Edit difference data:
+ + + + + + +
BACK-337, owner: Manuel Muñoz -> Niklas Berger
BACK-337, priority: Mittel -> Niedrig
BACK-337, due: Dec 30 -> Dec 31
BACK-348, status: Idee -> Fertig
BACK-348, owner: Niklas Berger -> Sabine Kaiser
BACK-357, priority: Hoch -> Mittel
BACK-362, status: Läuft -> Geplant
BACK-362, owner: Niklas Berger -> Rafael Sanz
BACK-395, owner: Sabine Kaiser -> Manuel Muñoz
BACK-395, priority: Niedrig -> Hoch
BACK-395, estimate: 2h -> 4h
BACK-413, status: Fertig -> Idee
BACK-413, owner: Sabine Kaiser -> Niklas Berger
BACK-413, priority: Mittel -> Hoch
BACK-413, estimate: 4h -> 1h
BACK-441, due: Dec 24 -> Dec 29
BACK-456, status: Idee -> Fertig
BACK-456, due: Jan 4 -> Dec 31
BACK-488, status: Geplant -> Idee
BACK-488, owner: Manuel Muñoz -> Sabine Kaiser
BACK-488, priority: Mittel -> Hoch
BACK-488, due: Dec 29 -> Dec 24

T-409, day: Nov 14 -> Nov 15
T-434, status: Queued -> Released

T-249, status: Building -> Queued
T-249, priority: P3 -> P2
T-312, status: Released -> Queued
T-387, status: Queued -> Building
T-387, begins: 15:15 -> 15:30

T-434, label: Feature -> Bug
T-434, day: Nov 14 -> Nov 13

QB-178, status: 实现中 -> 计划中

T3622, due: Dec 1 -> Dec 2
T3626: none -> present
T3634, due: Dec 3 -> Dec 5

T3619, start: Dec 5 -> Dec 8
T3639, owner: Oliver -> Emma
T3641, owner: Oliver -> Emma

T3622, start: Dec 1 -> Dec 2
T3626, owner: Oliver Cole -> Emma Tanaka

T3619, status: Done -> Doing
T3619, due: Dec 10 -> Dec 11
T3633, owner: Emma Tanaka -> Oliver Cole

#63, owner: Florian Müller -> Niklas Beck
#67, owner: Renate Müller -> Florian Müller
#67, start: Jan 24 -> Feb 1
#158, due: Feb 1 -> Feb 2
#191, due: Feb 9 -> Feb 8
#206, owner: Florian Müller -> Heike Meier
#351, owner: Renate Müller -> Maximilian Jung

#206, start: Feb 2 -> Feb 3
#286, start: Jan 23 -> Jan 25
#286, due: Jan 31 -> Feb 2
+ + + + + + +
> WHAT TO PRODUCE
Would you copy each line of the records that contains "Kaiser"?

> ANSWER BELOW
BACK-348, owner: Niklas Berger -> Sabine Kaiser
BACK-395, owner: Sabine Kaiser -> Manuel Muñoz
BACK-413, owner: Sabine Kaiser -> Niklas Berger
BACK-488, owner: Manuel Muñoz -> Sabine Kaiser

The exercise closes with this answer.